If, for instance, and to use your analogy as a bricklayer. If I send someone who has really demonstrated great soft skills, but really doesn’t know much or have much confidence with brick and a trough, or a mixer or anything, okay? And I send him to a job site where they are expected to work and be productive as a bricklayer or a mason’s tender, or a mason’s helper, but they don’t have that hard training behind them to bolster their confidence, you know, that’s where I think that you could also run into a problem. I think the training and the certification and the six months or 12 weeks, or whatever the length of the training program is, that gives the person the hard stills and bolsters their confidence as do the soft skills.

Len Sipes: But here’s my question, and it’s going to go over to Wil. Is the industry at the point where, and I’m talking specifically the construction industry. Is the industry to the point where it’s saying to all comers, not just to offenders, but all comers, that, “Look, we can train you. You don’t have to have prior training. We can train you. Just for the love of good God, show up every single day at 5:00 a.m., show up ready work every single day. I don’t want to hear about baby-mama drama. I don’t want to hear about anything else besides you are going to give me eight good hours today of work. Do that. Put a smile on your face, and I can show you how to make really good money in a fairly short amount of time.” Is that where the industry is, Wil?
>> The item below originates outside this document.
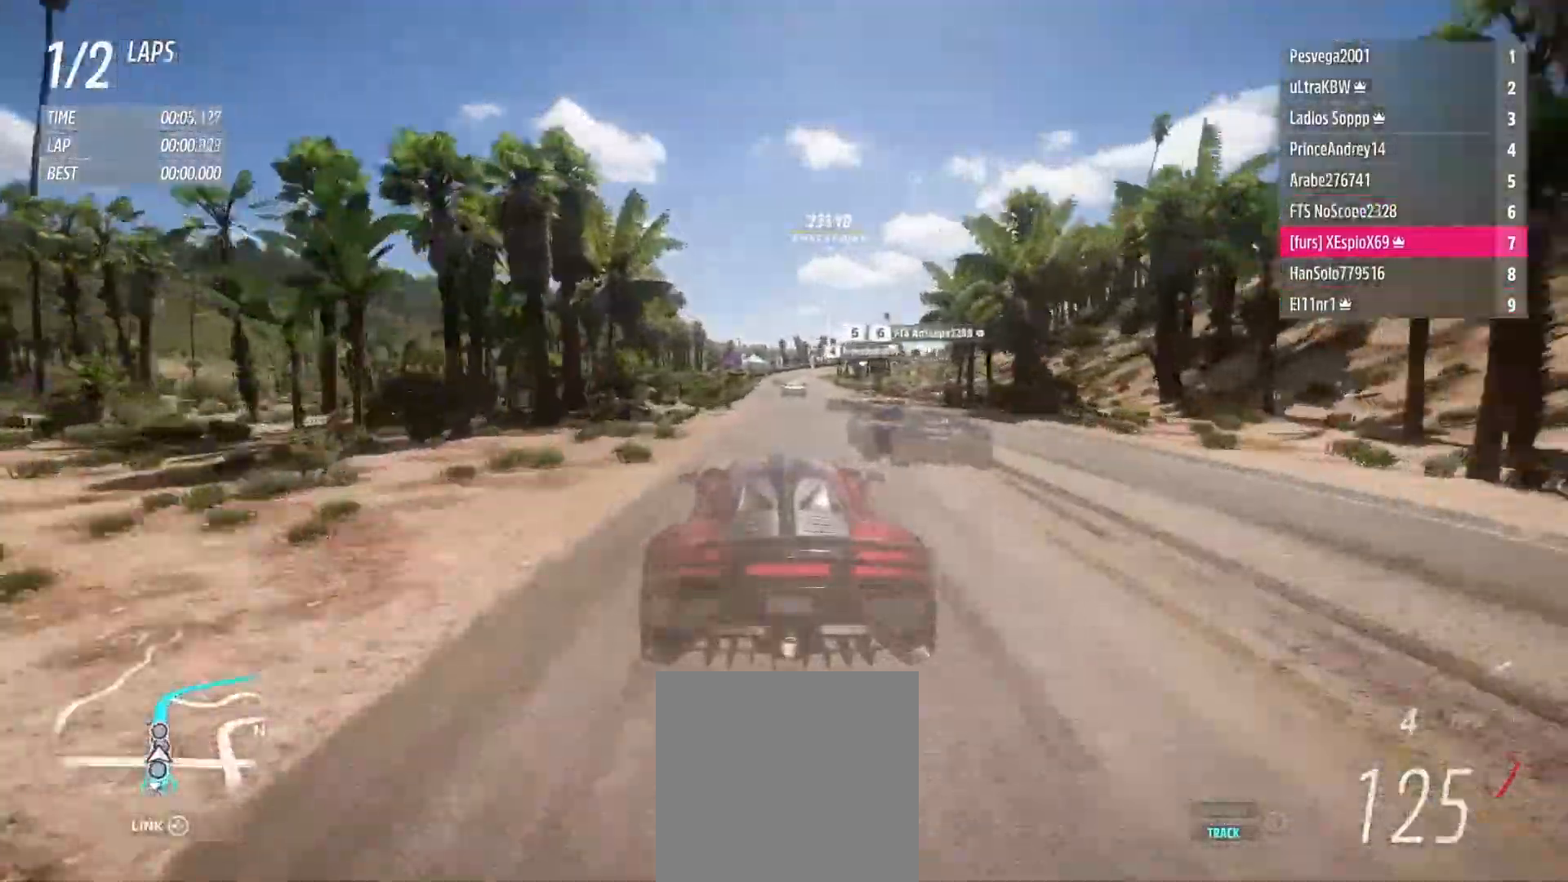
{"buttons": ["R2"], "left_stick": "center", "right_stick": "center", "events": [[117, "left_stick", "left"], [250, "left_stick", "center"]]}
Wil Parker: I think so. What we’ve come to recognize, particularly with the employers here within DC is that they are telling us that they need someone with great conflict resolution skills, a good work ethic, and a desire to succeed. Having that as a building block, and that mindset will provide the platform on which they can also provide the technical skills, so that’s pretty much what we’ve been hearing from the employer and our community. Give us an individual who has a strong work ethic, and is willing to work, has a desire to succeed, and we can give them the technical skill to succeed on the job.
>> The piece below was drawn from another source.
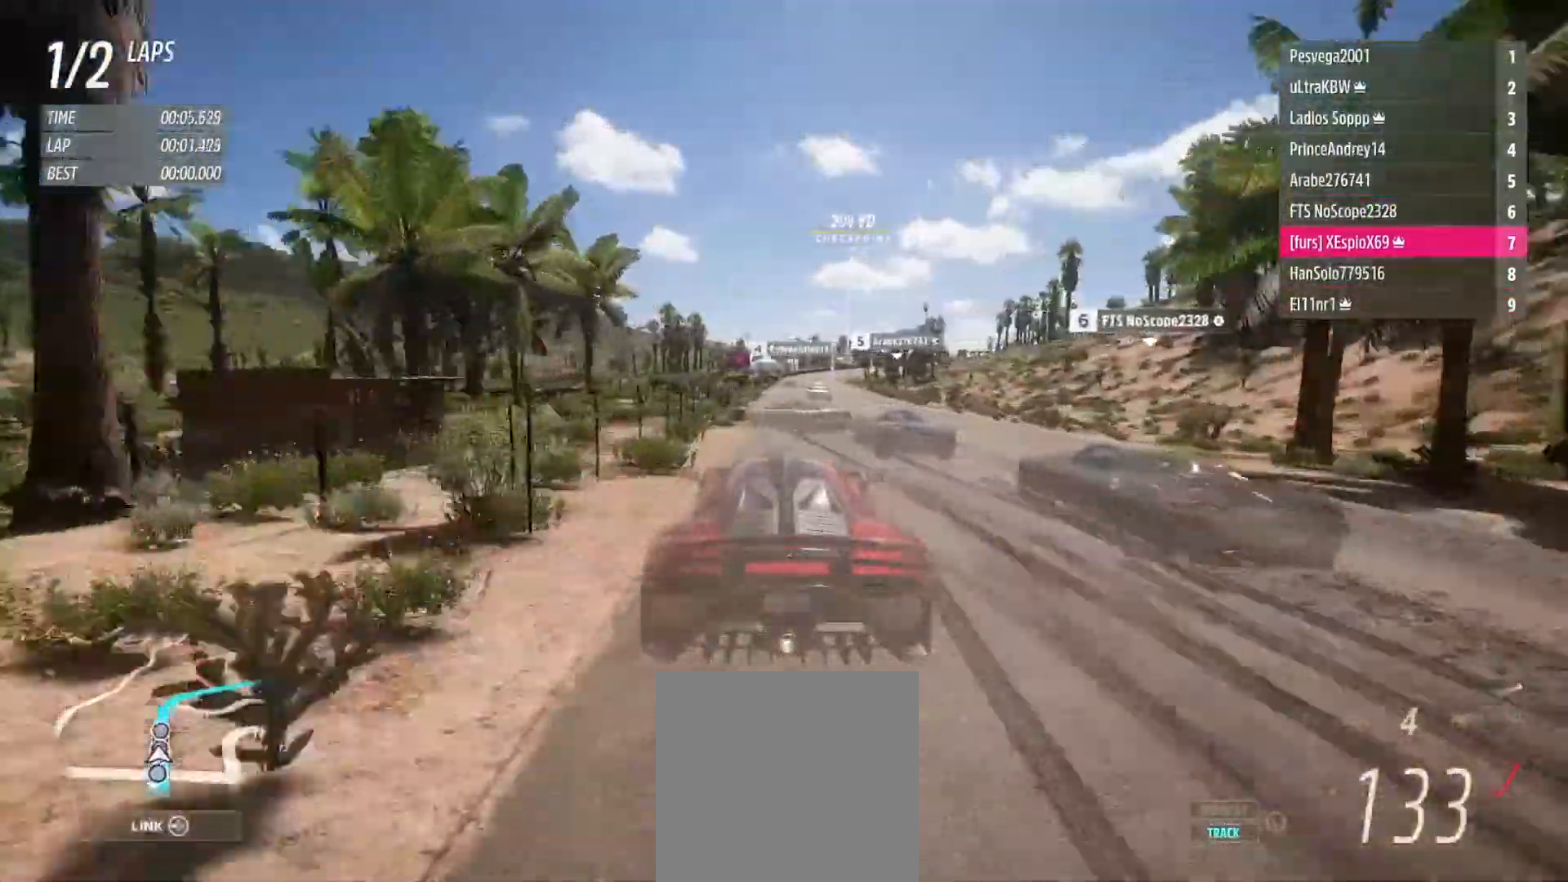
{"buttons": ["R2"], "left_stick": "center", "right_stick": "center", "events": [[50, "left_stick", "down-right"], [133, "left_stick", "center"]]}
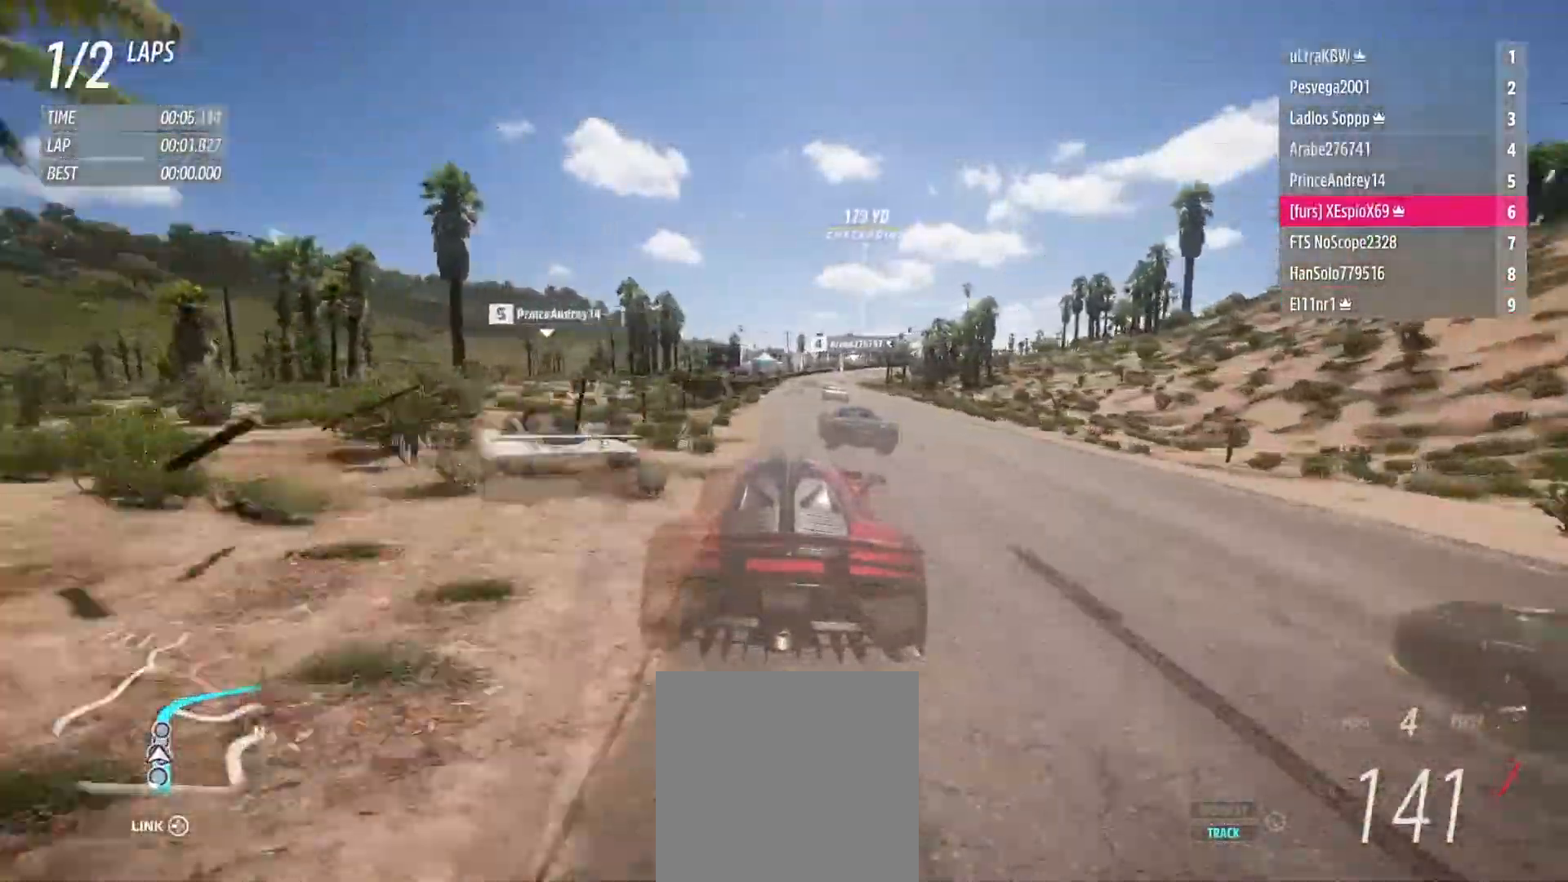
{"buttons": ["R2"], "left_stick": "right", "right_stick": "center", "events": [[200, "left_stick", "right"], [300, "left_stick", "center"], [383, "left_stick", "right"]]}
Len Sipes: Okay, when I was with the State of Maryland for 14 years, Public Safety and Correctional Services, with law enforcement and corrections, we had the Maryland Prison System under our department, and I talked to the guy in charge of what they call State Use Industry, which was just basically factories in prisons, and he said the most important skill that he teaches, that his people teach, to these thousands of offenders on a yearly basis was just what we are talking about. This is a prison, now. Showing up, every day. Being on time. Working cooperatively. No taking off sick when it’s not necessary. Working as a team with no feedback, no fuss and no muss, and if you’ve got to skip lunch to make a production quota, that’s exactly what you do, and he would routinely fire people, off these prison jobs, because there was a waiting list for these jobs. And then two months later the person would come back, and he would mouth off at somebody and he’d get fired again, and then two months later he would come back and to begin to understand that this is not going to work. Mouthing off to your supervisor is not going to work, and so he said that those were the most important skills. The bricklaying was important, and the plumbing was important, and working on a printing press was important, but that was the most important thing.

So, are we at the point where we need to focus on attitude as much as we are focusing on bricklaying skills?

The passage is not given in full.